** What you are asked to do **
Using the entries below, write out the line with "996 656 11.24", the line with "511 244 0.52", and every line in between, exactly as each is written.

** Task material **

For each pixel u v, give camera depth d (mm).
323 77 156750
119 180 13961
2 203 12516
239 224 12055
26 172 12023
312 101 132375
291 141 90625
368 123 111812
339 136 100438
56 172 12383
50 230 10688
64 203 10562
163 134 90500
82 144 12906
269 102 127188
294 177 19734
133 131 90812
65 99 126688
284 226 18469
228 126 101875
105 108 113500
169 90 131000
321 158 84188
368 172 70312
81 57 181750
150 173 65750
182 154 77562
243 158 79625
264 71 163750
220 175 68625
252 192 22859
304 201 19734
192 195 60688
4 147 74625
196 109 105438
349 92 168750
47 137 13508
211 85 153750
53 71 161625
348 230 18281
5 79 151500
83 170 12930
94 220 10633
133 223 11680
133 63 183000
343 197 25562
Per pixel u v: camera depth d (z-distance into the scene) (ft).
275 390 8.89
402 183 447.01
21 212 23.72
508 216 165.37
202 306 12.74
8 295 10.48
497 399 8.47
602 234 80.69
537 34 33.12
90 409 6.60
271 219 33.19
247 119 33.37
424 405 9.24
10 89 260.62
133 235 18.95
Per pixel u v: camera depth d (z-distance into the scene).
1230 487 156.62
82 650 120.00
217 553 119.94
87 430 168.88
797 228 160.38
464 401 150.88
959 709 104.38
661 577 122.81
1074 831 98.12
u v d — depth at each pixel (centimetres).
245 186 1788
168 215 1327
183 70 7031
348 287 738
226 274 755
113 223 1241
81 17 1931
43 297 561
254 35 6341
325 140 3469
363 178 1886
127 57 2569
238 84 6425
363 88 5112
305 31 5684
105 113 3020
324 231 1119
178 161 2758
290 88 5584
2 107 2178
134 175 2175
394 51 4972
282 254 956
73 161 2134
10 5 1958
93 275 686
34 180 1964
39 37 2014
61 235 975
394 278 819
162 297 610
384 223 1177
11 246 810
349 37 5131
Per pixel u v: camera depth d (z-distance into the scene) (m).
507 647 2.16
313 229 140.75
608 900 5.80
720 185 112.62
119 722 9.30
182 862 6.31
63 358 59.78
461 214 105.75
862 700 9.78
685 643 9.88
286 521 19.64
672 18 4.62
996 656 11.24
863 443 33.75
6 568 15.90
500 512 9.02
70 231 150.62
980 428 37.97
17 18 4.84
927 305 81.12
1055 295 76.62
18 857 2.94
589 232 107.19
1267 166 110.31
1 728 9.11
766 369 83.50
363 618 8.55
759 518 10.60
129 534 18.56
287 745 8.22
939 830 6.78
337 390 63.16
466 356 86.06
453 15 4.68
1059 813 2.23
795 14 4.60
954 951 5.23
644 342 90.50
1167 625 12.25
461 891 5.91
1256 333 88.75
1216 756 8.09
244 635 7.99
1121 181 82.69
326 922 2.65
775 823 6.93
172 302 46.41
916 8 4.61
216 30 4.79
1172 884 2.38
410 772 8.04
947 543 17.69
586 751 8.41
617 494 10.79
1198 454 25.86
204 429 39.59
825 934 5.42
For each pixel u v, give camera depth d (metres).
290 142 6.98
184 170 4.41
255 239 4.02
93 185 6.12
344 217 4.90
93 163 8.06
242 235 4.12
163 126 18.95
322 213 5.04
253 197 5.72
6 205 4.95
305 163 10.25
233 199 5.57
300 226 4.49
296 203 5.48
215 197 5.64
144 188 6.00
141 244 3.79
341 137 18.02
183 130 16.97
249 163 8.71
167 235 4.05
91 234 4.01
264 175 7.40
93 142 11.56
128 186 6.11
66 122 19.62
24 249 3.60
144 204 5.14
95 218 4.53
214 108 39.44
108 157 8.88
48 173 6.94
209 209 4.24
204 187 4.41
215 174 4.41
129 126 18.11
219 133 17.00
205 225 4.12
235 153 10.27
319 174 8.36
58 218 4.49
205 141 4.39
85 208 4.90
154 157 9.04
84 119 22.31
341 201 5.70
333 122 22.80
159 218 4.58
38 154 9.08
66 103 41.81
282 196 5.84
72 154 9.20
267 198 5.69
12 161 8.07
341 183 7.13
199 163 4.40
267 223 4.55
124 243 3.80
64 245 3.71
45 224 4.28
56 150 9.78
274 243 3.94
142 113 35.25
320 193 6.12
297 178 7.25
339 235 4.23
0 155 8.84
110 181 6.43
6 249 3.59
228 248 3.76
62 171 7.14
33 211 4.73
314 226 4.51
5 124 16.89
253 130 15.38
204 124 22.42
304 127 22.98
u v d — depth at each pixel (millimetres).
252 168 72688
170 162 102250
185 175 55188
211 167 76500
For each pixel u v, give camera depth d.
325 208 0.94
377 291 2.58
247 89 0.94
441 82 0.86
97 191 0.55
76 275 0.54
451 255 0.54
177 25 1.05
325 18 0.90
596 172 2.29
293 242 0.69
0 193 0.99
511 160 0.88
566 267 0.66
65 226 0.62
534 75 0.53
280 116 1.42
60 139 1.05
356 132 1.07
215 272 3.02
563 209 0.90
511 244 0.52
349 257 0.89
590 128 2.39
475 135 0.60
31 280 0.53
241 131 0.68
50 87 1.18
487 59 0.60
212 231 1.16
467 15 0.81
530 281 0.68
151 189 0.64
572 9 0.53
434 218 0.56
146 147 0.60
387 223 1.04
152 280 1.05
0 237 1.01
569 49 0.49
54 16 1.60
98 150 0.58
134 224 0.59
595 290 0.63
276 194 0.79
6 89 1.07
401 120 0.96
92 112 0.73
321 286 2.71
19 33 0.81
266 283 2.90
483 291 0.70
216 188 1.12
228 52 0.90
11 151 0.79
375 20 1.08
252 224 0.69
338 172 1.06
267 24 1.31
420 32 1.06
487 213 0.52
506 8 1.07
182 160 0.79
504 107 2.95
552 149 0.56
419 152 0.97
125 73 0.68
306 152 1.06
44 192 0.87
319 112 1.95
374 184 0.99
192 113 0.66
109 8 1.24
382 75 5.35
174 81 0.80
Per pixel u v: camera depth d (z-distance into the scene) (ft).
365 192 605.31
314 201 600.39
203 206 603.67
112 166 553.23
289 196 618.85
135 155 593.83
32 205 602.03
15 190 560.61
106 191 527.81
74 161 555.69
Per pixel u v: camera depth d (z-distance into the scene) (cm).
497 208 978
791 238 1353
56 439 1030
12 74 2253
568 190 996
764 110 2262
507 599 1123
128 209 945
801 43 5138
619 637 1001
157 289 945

** Output below **
996 656 11.24
863 443 33.75
6 568 15.90
500 512 9.02
70 231 150.62
980 428 37.97
17 18 4.84
927 305 81.12
1055 295 76.62
18 857 2.94
589 232 107.19
1267 166 110.31
1 728 9.11
766 369 83.50
363 618 8.55
759 518 10.60
129 534 18.56
287 745 8.22
939 830 6.78
337 390 63.16
466 356 86.06
453 15 4.68
1059 813 2.23
795 14 4.60
954 951 5.23
644 342 90.50
1167 625 12.25
461 891 5.91
1256 333 88.75
1216 756 8.09
244 635 7.99
1121 181 82.69
326 922 2.65
775 823 6.93
172 302 46.41
916 8 4.61
216 30 4.79
1172 884 2.38
410 772 8.04
947 543 17.69
586 751 8.41
617 494 10.79
1198 454 25.86
204 429 39.59
825 934 5.42
For each pixel u v, give camera depth d (metres).
290 142 6.98
184 170 4.41
255 239 4.02
93 185 6.12
344 217 4.90
93 163 8.06
242 235 4.12
163 126 18.95
322 213 5.04
253 197 5.72
6 205 4.95
305 163 10.25
233 199 5.57
300 226 4.49
296 203 5.48
215 197 5.64
144 188 6.00
141 244 3.79
341 137 18.02
183 130 16.97
249 163 8.71
167 235 4.05
91 234 4.01
264 175 7.40
93 142 11.56
128 186 6.11
66 122 19.62
24 249 3.60
144 204 5.14
95 218 4.53
214 108 39.44
108 157 8.88
48 173 6.94
209 209 4.24
204 187 4.41
215 174 4.41
129 126 18.11
219 133 17.00
205 225 4.12
235 153 10.27
319 174 8.36
58 218 4.49
205 141 4.39
85 208 4.90
154 157 9.04
84 119 22.31
341 201 5.70
333 122 22.80
159 218 4.58
38 154 9.08
66 103 41.81
282 196 5.84
72 154 9.20
267 198 5.69
12 161 8.07
341 183 7.13
199 163 4.40
267 223 4.55
124 243 3.80
64 245 3.71
45 224 4.28
56 150 9.78
274 243 3.94
142 113 35.25
320 193 6.12
297 178 7.25
339 235 4.23
0 155 8.84
110 181 6.43
6 249 3.59
228 248 3.76
62 171 7.14
33 211 4.73
314 226 4.51
5 124 16.89
253 130 15.38
204 124 22.42
304 127 22.98
u v d — depth at each pixel (millimetres).
252 168 72688
170 162 102250
185 175 55188
211 167 76500
For each pixel u v, give camera depth d.
325 208 0.94
377 291 2.58
247 89 0.94
441 82 0.86
97 191 0.55
76 275 0.54
451 255 0.54
177 25 1.05
325 18 0.90
596 172 2.29
293 242 0.69
0 193 0.99
511 160 0.88
566 267 0.66
65 226 0.62
534 75 0.53
280 116 1.42
60 139 1.05
356 132 1.07
215 272 3.02
563 209 0.90
511 244 0.52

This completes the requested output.